15 Things We Should All Want for 2015
It has become an annual tradition that I kick off each year with a blog for the year ahead. In keeping with that tradition, here’s what we should all want (demand?) for 2015:
1. Giant leaps forward.
Audacious stretch goals move us from the inertia of the status quo to a new (uncomfortable) place of the unfamiliar but awesome. Let’s make 2015 the year of everyone taking one giant leap forward out of her/his comfort zone – whether that is a conscious individual choice or as part of a broader movement (Zero 2016 in the US, 20,000 Homes in Canada, etc.)
2. Less band-aids and more solutions.
Let’s rally together every well-intentioned college class, church group and service club and get them to stop handing out sandwiches, coffee and blankets and devote the same energy to building housing and advocating for policy changes that would increase benefit levels and promote sustainable food security.
3. Imperfect action.
Less talk, more rock. Imperfect action trumps perfect planning. Get out there and do something different. Do it remarkably imperfectly. Learn. Adjust. Grow. Repeat.
4. A few more housing discussions.
I want a few more discussions about ending homelessness to be accompanied by the “and this is how we are going to increase housing options” discussion. There are more than just chronically homeless people that need housing. Trickle down economics are remarkably ineffective when it comes to housing.
5. An end to mythology.
Stories are seared into the consciousness of the masses. We tell stories about homelessness. We recount stories of how homeless persons became housed persons. But we need to start using data and evidence more and individual stories as pillars of success less. We need to tell the truth of what usually happens, not shine a spotlight on the anomaly that simply tells people the story we want to tell rather than the overall truth.
6. Fewer nice but stupid people.
Let’s take the goodwill of people with time and compassion and educate them so that they make positive, enduring impacts on the lives of homeless persons – not just perpetuating a cycle of well-intentioned, but ineffective energy. Charity will not sustain us nor will it end a complex social issue – it can’t.
7. Greater investment in professionalizing services.
I want a few more communities to grow a set and divert money away from direct service and put it into professionalizing its frontline staff. You can talk a good game about ending homelessness all you want. If you don’t teach people how to do it, it is wasted air. And wasted effort.
8. More organizations in communities working together instead of tearing each other apart.
Give me alliances for collective action that commit to work together to achieve a new reality. And for those who refuse to come along – paraphrasing the immortal words from Frozen – let them go. No point keeping around a “partner” just to spar with them.
9. An understanding of the difference between acuity and being chronically homeless.
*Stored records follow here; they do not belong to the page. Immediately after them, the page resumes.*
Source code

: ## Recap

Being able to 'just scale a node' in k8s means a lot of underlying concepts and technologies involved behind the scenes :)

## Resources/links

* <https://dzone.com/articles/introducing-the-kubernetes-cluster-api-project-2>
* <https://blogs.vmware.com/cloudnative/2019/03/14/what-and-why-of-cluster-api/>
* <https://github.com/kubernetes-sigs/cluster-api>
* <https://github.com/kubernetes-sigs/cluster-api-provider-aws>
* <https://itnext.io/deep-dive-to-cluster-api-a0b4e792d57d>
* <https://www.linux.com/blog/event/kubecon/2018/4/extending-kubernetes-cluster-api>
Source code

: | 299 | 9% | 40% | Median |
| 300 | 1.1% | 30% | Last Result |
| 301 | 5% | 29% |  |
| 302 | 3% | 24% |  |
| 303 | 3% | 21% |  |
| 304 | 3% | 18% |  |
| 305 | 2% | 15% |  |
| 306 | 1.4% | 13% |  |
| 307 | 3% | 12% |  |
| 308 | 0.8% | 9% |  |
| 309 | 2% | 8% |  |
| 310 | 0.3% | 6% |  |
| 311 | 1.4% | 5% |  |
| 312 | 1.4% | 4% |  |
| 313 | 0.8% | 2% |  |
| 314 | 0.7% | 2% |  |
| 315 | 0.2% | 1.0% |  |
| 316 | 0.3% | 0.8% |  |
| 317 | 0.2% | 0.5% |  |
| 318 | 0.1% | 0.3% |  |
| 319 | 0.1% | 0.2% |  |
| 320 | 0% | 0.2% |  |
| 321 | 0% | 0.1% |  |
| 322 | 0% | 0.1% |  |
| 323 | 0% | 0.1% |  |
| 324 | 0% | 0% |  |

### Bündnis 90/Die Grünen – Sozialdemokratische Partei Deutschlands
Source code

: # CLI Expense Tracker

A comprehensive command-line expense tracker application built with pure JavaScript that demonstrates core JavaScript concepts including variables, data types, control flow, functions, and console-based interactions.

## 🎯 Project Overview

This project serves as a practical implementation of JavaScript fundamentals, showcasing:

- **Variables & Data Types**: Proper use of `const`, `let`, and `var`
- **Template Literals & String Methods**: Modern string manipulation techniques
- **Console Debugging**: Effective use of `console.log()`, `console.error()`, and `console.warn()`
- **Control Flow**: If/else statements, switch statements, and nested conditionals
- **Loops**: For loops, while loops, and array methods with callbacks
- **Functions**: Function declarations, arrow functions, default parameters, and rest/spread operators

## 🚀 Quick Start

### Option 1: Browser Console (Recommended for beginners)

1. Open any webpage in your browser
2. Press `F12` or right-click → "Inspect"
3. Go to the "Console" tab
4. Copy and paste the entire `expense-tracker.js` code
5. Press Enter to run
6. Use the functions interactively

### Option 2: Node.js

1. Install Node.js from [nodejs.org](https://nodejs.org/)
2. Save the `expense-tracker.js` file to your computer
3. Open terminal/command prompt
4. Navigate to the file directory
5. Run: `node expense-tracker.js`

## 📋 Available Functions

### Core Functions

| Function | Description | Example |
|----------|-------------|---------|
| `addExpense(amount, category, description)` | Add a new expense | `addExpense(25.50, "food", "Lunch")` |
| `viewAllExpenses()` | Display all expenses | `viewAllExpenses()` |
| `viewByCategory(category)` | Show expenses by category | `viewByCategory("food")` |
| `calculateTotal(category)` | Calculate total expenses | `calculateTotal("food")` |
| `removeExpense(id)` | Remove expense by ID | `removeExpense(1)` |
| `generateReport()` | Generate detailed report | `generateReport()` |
Most definitions of chronic homelessness miss the point of acuity. Let us look at the depth and complexity of needs as it relates to housing stability. Let us stop looking solely at length of time homeless and presence of disabling condition, which could be an indication of nothing more than an ineffective service delivery system or woefully out of date programs and approaches that incentivize homelessness.
10. Stop clinging to the past.
Unless someone has invented a time machine that the rest of us don’t know about, we would be well served to leave the past in the past. We can learn from the past. We cannot yearn for the past.
11. An end to investment in stuff that doesn’t work.
When demand exceeds supply of supports and housing can I look any homeless person in the eye and say, “I cannot serve you because our community is giving money to another program that doesn’t work.” Probably not. If your community does not collectively put a stop to investing in stuff that doesn’t work you are essentially condoning the deaths of homeless people.
12. Leadership skill development.
We need to build leaders. I wish I could convene 75-100 of the most emerging leaders on homelessness and housing together for three days and rock their universe with knowledge, strategies, techniques and supports unlike what they will experience at any other time in their life. Then send them back to their communities to pollinate the bloom of other blossoming leaders.
13. Better knowledge on how people do after they are housed.
Take the guesswork out of it. Start reporting on outcomes (what happens after people are housed) and less on outputs (how many people are housed). If you don’t have a quality of life self-report tool we can give you one. If your assessment tool doesn’t have this capability, start using the SPDAT.
14. A grown-up conversation about taxes.
Maybe this will be the year people realize you cannot get better services while paying less taxes. I want to pay more taxes if it means more housing and less homelessness. The wealth exists around us to fund the solution to most social problems if we tax for it. Instead, we will have less than we need and rely on individual donors and corporate philanthropy.
15. Less unnecessary competition.
The best service providers should be rewarded with funds. The best communities should be rewarded with funds. And I appreciate the only way to determine what is “best” is through competition. But it seems that almost everything has become a competition from who can end veteran’s homelessness first (I have met many veteran’s still homeless in Phoenix by the way) to which communities can do the best application for more supports. Maybe it is time for more cooperation and less competition if we want to bring all performers to a new standard.